(Reading passage)
Extended calibration in 535/545 devices results in incorrect ADC operation, or hangs the system

[DonBrus]

Describe the set-up

• This bug can be reproduced in 535xx and 545xx based systems
• Compiler: Arm GNU Toolchain 12.2.MPACBTI-Bet1

Describe the bug

When performing the calibration procedure for the ADC1 peripheral through the _HAL_ADCEx_CalibrationStart function, with mode=ADC_CALIB_OFFSET and for single ended channels, the system will either hang/crash or the ADC peripheral won't work correctly, though the configuration is correct. I pinned the problem to the following part of the RM: Reading calibration factor procedure (under section 33.4.8)

(Assigned task 1)
The ADC bug report names four details of the calibration call that sets off the problem: the peripheral, the function, the mode, and the kind of channels. List each one as the text gives it.

Stored items from a collection

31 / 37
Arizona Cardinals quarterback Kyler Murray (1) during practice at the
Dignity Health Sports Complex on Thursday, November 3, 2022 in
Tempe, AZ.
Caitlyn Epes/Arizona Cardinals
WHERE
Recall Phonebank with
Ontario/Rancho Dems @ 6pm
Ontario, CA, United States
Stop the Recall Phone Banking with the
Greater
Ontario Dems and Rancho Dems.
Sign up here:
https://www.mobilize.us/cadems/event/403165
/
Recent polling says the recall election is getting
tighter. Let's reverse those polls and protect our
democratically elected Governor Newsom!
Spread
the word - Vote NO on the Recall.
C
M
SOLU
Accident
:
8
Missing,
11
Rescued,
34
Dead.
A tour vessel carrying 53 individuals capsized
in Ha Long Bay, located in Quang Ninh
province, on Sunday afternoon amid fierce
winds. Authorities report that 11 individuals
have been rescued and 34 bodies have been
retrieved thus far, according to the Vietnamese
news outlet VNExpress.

(Assigned task 2)
Give the rows as a JSON list of strings, one string per line, with blank lines left out. Start with the first line of the rows and go on through the line with "in Ha Long Bay, located in Quang Ninh".

(Written solution 1)
- Peripheral: ADC1
- Function: _HAL_ADCEx_CalibrationStart
- Mode: ADC_CALIB_OFFSET
- Channels: single ended

(Written solution 2)
[
  "31 / 37",
  "Arizona Cardinals quarterback Kyler Murray (1) during practice at the",
  "Dignity Health Sports Complex on Thursday, November 3, 2022 in",
  "Tempe, AZ.",
  "Caitlyn Epes/Arizona Cardinals",
  "WHERE",
  "Recall Phonebank with",
  "Ontario/Rancho Dems @ 6pm",
  "Ontario, CA, United States",
  "Stop the Recall Phone Banking with the",
  "Greater",
  "Ontario Dems and Rancho Dems.",
  "Sign up here:",
  "https://www.mobilize.us/cadems/event/403165",
  "/",
  "Recent polling says the recall election is getting",
  "tighter. Let's reverse those polls and protect our",
  "democratically elected Governor Newsom!",
  "Spread",
  "the word - Vote NO on the Recall.",
  "C",
  "M",
  "SOLU",
  "Accident",
  ":",
  "8",
  "Missing,",
  "11",
  "Rescued,",
  "34",
  "Dead.",
  "A tour vessel carrying 53 individuals capsized",
  "in Ha Long Bay, located in Quang Ninh"
]